RSC Eurasia

Cultural Orientation Program Profile 

Date Established: The International Organization for Migration (IOM) Moscow began operating this CO program in 2000.

Refugees: Most of the RSC Eurasia CO program's students are of the following ethnicities: Azeri, Armenian, Kazakh, Kyrgyz, Uzbek, Moldovan, Ukrainian, Russian, Uygur, Afghan, Iranian, Iraqi, Ethiopian, Eritrean, Sudanese, Congolese, Somali, Cuban, or Chinese. Students range from the age of 14 to 69.                                     

Two large groups of the program's refugees are of particular note. Lautenberg (P2) refugees are individuals whose claim is based on persecution for their religious beliefs or their Jewish ethnicity by the authorities in their home countries during the Soviet era. Lautenberg refugees have immediate relatives in the U.S. and, as a rule, they still reside in their countries of origin. The program also serves P1 refugees, displaced individuals whose claim could be based on any of a plethora of reasons and who were referred to the program by UNHCR, U.S. embassies, or non-governmental organizations. These refugees generally have no ties to the U.S.

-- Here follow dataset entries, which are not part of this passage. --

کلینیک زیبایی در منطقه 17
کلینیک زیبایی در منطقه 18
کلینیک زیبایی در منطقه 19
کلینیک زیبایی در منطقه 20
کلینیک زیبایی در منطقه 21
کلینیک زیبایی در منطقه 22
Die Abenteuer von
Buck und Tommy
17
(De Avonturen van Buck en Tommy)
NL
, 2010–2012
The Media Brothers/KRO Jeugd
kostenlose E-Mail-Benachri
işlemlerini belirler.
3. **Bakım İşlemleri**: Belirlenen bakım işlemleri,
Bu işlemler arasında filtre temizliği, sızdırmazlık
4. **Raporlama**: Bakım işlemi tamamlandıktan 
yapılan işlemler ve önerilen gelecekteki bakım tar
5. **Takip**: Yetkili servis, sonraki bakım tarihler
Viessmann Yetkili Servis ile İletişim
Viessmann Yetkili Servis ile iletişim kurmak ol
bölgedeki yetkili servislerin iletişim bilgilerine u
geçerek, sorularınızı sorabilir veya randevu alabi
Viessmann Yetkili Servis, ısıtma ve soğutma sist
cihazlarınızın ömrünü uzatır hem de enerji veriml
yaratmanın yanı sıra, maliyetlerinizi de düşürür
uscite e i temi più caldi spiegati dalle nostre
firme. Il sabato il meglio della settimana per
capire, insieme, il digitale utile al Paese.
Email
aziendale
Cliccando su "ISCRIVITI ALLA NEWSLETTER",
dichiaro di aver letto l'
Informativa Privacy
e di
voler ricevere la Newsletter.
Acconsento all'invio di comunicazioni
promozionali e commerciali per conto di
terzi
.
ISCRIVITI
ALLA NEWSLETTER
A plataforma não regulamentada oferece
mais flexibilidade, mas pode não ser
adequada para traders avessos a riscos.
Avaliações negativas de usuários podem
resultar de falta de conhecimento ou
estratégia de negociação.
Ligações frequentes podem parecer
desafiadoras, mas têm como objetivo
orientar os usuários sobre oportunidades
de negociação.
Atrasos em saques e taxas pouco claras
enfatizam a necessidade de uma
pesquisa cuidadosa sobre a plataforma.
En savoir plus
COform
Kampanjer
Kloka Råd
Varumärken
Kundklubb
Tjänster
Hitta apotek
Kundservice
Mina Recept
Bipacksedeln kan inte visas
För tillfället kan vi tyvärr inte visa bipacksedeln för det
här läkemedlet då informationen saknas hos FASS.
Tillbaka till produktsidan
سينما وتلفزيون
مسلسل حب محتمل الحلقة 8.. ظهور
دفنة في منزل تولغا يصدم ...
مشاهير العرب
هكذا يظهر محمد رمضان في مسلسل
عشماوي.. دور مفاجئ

Training Sites: The program conducts mobile CO missions in the following locations: Baku, Azerbaijan; Almaty, Kazakhstan; Bishkek and Osh, Kyrgyzstan; Valletta, Malta; Timisoara, Romania; Moscow, Russia; Humenne, Slovakia; Kyiv, Lviv, Kharkov, and Odessa, Ukraine.

Staff: The CO team currently consists of four CO trainers.

Course Particulars: RSC Eurasia's CO team travels to the refugees on mobile missions to deliver CO classes, and conducts three standards of trainings: a one-day session of 6-7 hours for P2 (Lautenberg) refugees outside of Moscow, a three-day session of 15-18 hours for P1 refugees, and a half-day session for P2 refugees in Moscow.The program's curriculum is based on the contents of Welcome to the United States: A Guidebook for Refugees, and its accompanying video, as well as on feedback from students, trainers, and resettlement colleagues. The curriculum includes 15 units in total, covering topics such as Employment, Cultural Adjustment, Parenting, Money Management, US Law, Adult/Child Education, Resettlement Agency and Health.

The courses are based on experiential and active learning, with the majority of training conducted through group activities, questions, discussions, debates and dialogue with the students. When necessary, interpreters are used to convey the information with clarity.